# Comencilda, Secundina i Acabilda (cat->en)



## da_strike

Hi,

This is a title of a tale by Enric Valor, part of the series _Ronadalles Valencianes_ - I have absolutely no idea what it means in English, can someone tell me?

Thank you!

aidan


----------



## Dixie!

Those are female names


----------



## da_strike

ah! 

Thanks!


----------



## brau

Secundina is a name, but I'm pretty sure Comencilda and Acabilda are made up. Besides, as I see it they've got these intended nuances: Comencilda brings to mind "començar" (to begin); Secundina, "segon" (second); and Acabilda, "acabar" (to finish, to end). I haven't read the tale though so I might as well be wrong.

Cheers!


----------



## ernest_

But does "secundina" actually mean anything?
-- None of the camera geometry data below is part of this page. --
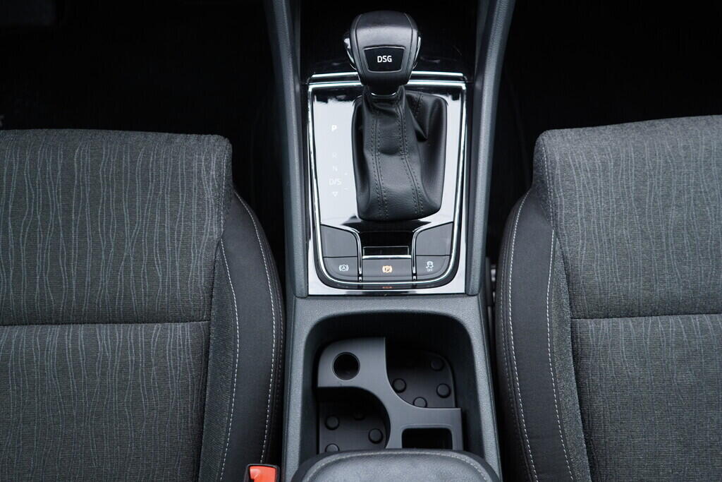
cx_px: 361
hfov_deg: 53.1
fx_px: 722
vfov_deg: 36.9
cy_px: 241
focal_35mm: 36
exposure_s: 1/40
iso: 320
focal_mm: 24
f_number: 2.8
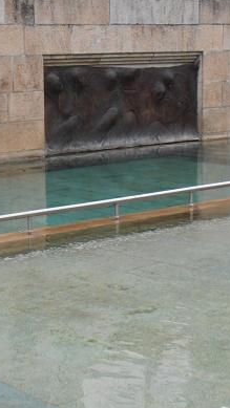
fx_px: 1105
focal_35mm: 102
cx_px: 50
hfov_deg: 11.8
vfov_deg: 20.9
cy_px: 206
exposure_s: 1/320
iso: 160
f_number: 4.8
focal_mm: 12.29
Because there's a character from a book whose name is "el rey de las secundinas":



> Entonces conocí a un gran tipo, Juan Placenta, el rey de las secundinas. Se lo montó en la guerra a base de abortones.


----------



## da_strike

*secundinas *


f. pl. biol. Placenta y membranas que envuelven el feto:
las secundinas se expulsan después del parto.


----------



## ernest_

So, only exists in plural. That's why I couldn't find it in the dictionary! Thanks!


----------



## Dixie!

brau said:


> Secundina is a name, but I'm pretty sure Comencilda and Acabilda are made up. Besides, as I see it they've got these intended nuances: Comencilda brings to mind "començar" (to begin); Secundina, "segon" (second); and Acabilda, "acabar" (to finish, to end). I haven't read the tale though so I might as well be wrong.
> 
> Cheers!



I can't believe I missed that!


----------



## llenyador

Secundina es un nom propi de dona. Es el femení de S. Secundí que es celebra el 21 de maig (màrtir en la persecució de Trajà en la Bética). La paraula secundina es també el nom de una de les membranes que embolcallen el fetus.
Penso com Brau que Comencilda i Acabilda siguin dos noms inventats sobre la base de Secundina: Comencilda per dir la primera i Acabilda per dir l'última.


----------



## Dixie!

llenyador said:


> Secundina es un nom propi de dona. Es el femení de S. Secundí que es celebra el 21 de maig (màrtir en la persecució de Trajà en la Bética). La paraula secundina es també el nom de una de les membranes que embolcallen el fetus.



Precisament tinc dos Secundins a la família  Però no sabia això de les secundines! Gràcies gent!


----------